What a disappointment.
Here we were, all gussied up and looking to be dazzled by Arizona Theatre Company's season opener, Backwards in High Heels: The Ginger Musical. A rousing tribute to Ginger Rogers is long overdue; Fred Astaire may have gotten most of the attention in those RKO pictures in the '30s, but Rogers did everything he did, just "backwards and in high heels."
Settling into our seats, we are drawn into the magic of the era by Walt Spangler's set, which puts us backstage at a theater, the shades of gray suggesting the days of those classic, glamorous black-and-white movies. The orchestra revs up George and Ira Gershwin's "Fascinating Rhythm;" Ginger's image is projected on a huge screen made to resemble a gigantic frame of celluloid; and a three-man company of dancers enters, tap-tap-tapping in a wonderfully energetic welcome to an also-tap-tap-tapping Anna Aimee White as Ginger.
Away we go!
Unfortunately, that's about as fascinating as this ritzy, glitzy extravaganza gets. Oh, there's plenty of excellent singing and dancing, with magnificently lit sets that miraculously morph. There are plenty of special effects and impressive costumes.

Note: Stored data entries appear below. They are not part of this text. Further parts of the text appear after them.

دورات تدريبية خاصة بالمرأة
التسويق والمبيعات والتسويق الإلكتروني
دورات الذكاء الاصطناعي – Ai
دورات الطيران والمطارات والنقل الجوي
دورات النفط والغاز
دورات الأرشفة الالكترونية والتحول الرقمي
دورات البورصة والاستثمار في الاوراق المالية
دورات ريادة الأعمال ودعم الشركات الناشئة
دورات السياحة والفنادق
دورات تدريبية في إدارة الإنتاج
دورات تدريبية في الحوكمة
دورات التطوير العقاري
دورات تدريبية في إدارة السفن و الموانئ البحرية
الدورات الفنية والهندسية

But at the center of all this shine and sparkle is a dull, dowdy rag of a book which ultimately tells us little about Ms. Rogers and effectively prevents us from caring a whit about her.
Rogers' story could be interesting. Raised by a mom who had experienced a taste of Hollywood life herself, teenage Virginia was determined to dance her way right out of Texas and into stardom. Feeling that her name suggested more a state than a star, she became "Ginger" after winning a local talent show which launched a touring career. Her talents quickly landed her on Broadway and then propelled her to Hollywood stardom, not only as Astaire's partner, but as a serious actress who won an Oscar for 1940's Kitty Foyle. Determined, hard-working and gutsy enough to stand up to studio bosses, she created an impressive career just as she created a mess of her personal life, with five failed marriages and a love-hate relationship with her mother.
There. Now you know as much as I do about Ginger Rogers, and I sat through a 2 1/2 hour show to learn that—and you probably feel as emotionally connected to her after reading my summary as I did after spending an evening at the theater.
Co-creators Christopher McGovern and Lynnette Barkley, director Scott Schwartz and choreographer Patti Colombo have put together some nifty staging and a skilled and energetic cast. The show looks beautiful. The music—period classics by the Gershwins, Irving Berlin, Dorothy Fields and Jerome Kern, with some of McGovern's originals mixed in—is driven by a solid orchestra conducted by Tim Robertson.
But McGovern's book, rather than fueling all that liveliness, deadens it. It's an artless, clunky contrivance which attempts to install the story of Rogers' relationship with her mother, Lela (a capable Heather Lee), as the heart of the piece. But their relationship isn't developed in a legitimate and substantive way. McGovern's book is not so much a story as it is a device, and although it provides a structural map, it actually gets in the way of involving us emotionally. There may be a story, but it has no guts.
Surely there's some fine singing and dancing. Matthew LaBanca, James Patterson, Benjie Randall and Christianne Tisdale constitute a quartet which does the work of a company of 20. They each give us glimpses of a variety of characters whose lives have intersected with Rogers', in ways big or small. They are all skilled performers, and although they, too, are sometimes victims of a less-than-perfect script, they each contribute their talents to an entertaining mix of song and dance.
And entertainment is what a show like this is really about, right? Then dispense with the flimsy biography, and just entertain us. Don't give us Ginger's story. Give us Ginger.
Unfortunately, Ms. White doesn't. It's not all her fault; since the book doesn't develop her character adequately, and because it tells its story episodically, there's little opportunity for the actress to mine the character's depth in our presence. Although she has to fight a weak script, it's White's job to build a character we can care about out of thin air, if that's all she has to work with. White dances very well and sings admirably, but she ultimately gives us only an idea of who Ginger is. And it's much harder to connect emotionally to an idea than to a real flesh-and-blood person.
Backwards in High Heels is a co-production of four regional professional theaters: Asolo Repertory Theatre in Florida, San Jose (Calif.) Repertory Theatre, and the Cleveland Play House, in addition to ATC. Because of the expense of putting together a show like this, there is a growing trend in which theaters pool their resources to create such a production and then plug it into each of their seasons. Backwards in High Heels has already had a run in Florida and will find a home in San Jose in November and December, and in Cleveland in January.
If you're willing to settle just for some decent entertainment, as this is, rather than a moving portrait of Ginger Rogers, then this show will fill the bill. But if you're looking for an experience which pleases not only the senses but also penetrates the heart, keep looking. A weak script renders this Ginger flat-footed.